The heteronuclear cluster chemistry of the Group 1 B metals. Part 12. Variable temperature nuclear magnetic resonance spectroscopic studies of the dynamic behaviour of the mixed-metal cluster compounds [M2Ru4(µ3-H)2(µ-L)(CO)12][M = Cu or Ag, L = Ph2P(CH2)nPPh2(n= 1–6) or cis-Ph2PCHCHPPh2; M = Cu, L = Ph2 As (CH2)nPPh2(n= 1 or 2)] in solution

Abstract

The free energies of activation (ΔG^‡) for the intramolecular metal core rearrangements which the clusters [M₂Ru₄(µ₃-H)₂(µ-L)(CO)₁₂][M = Cu or Ag, L = Ph₂P(CH₂)_nPPh₂(n= 1–6); M = Cu, L = Ph₂ As (CH₂)_nPPh₂(n= 1 or 2)] undergo in solution have been calculated by bandshape analysis of variable temperature ³¹P-{¹H} or ¹H n.m.r. spectra or estimated from the coalescence temperature in ³¹P-{¹H} n.m.r. spectra.
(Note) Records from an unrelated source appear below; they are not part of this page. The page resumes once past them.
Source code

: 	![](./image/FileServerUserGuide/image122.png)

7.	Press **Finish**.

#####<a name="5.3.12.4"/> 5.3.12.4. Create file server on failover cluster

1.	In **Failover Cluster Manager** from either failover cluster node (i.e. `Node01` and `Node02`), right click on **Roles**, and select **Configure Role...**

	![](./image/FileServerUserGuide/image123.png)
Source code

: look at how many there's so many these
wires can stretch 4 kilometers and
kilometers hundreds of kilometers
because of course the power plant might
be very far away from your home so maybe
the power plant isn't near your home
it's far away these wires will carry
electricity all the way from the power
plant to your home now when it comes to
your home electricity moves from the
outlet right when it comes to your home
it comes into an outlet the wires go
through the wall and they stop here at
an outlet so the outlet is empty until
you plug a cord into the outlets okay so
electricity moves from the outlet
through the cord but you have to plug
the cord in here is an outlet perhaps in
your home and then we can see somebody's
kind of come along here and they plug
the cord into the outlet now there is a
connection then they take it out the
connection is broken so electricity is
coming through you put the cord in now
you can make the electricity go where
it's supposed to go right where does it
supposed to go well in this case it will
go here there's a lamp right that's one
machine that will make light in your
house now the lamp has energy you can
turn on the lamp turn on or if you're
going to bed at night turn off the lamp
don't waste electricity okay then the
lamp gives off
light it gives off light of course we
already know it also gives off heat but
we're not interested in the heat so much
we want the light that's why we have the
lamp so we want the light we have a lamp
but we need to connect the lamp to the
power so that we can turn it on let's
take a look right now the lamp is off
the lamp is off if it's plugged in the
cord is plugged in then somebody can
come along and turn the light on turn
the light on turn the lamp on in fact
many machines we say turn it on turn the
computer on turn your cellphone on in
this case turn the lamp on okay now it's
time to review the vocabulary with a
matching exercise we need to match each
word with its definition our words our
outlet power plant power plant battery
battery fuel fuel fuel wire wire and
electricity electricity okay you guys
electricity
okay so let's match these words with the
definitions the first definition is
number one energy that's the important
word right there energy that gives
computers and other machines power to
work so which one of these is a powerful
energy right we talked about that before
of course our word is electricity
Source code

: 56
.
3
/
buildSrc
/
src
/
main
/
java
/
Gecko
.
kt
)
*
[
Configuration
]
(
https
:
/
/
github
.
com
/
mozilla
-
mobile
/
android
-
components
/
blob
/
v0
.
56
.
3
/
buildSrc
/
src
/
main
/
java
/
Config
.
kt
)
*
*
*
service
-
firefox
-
Changes in the nature of the bidentate ligands attached to the coinage metals cause relatively large alterations of up to ca. 13 and ca. 1O kJ mol^–1 in the values of ΔG^‡ for the copper- and silver-containing species, respectively. The formal replacement of two PPh₃ groups in [Ag₂Ru₄(µ₃-H)₂(CO)₁₂(PPh₃)₂] by a Ph₂PCH₂PPh₂ or Ph₂P(CH₂)₂PPh₂ ligand reduces the value of ΔG^‡ by ca. 8 and ca. 4 kJ mol^–1, respectively. These decreases, together with the previously reported distortions in metal framework geometry from capped trigonal bipyramidal to or towards capped square-based pyramidal, which occur for the same formal change of ligands in the analogous gold-containing species, provide some indirect evidence to support a restricted Berry pseudo-rotation mechanism for the Group 1 B metal site-exchange process in the clusters studied. The new heteronuclear cluster compounds [M₂Ru₄H₂(µ-cis- Ph₂PCHCHPPh₂)(CO)₁₂][M = Cu (2O), Ag (21), or Au (22)] have been synthesized and the effect of the cis-Ph₂PCHCHPPh₂ ligand on the value of ΔG^‡ for the metal core rearrangement of (21) and on the skeletal geometry adopted by (22) is also consistent with the restricted Berry pseudorotation mechanism. The magnitude of ΔG^‡ for the silver-containing species (21) is ca. 7 kJ mol^–1 lower than that for the analogous PPh₃-ligated cluster and the metal framework geometry of the gold-containing compound (22) is altered from capped trigonal bipyramidal to capped squarebased pyramidal when two PPh₃ groups are formally replaced by the cis-Ph₂PCHCHPPh₂ ligand. In addition, variable temperature ¹H and ³¹P-{¹H} n.m.r. spectroscopic studies show that the hydrido ligands in the copper and silver clusters containing Ph₂E(CH₂)_nPPh₂(E = P, n= 1–6; E = As, n= 1 or 2) are rendered equivalent by dynamic behaviour which involves conformational changes in the methylene backbones of the bidentate ligands and that the cis-Ph₂PCHCHPPh₂ ligand in (21) undergoes a novel fluxional process involving intramolecular site exchange of the two phosphorus atoms between the two silver atoms.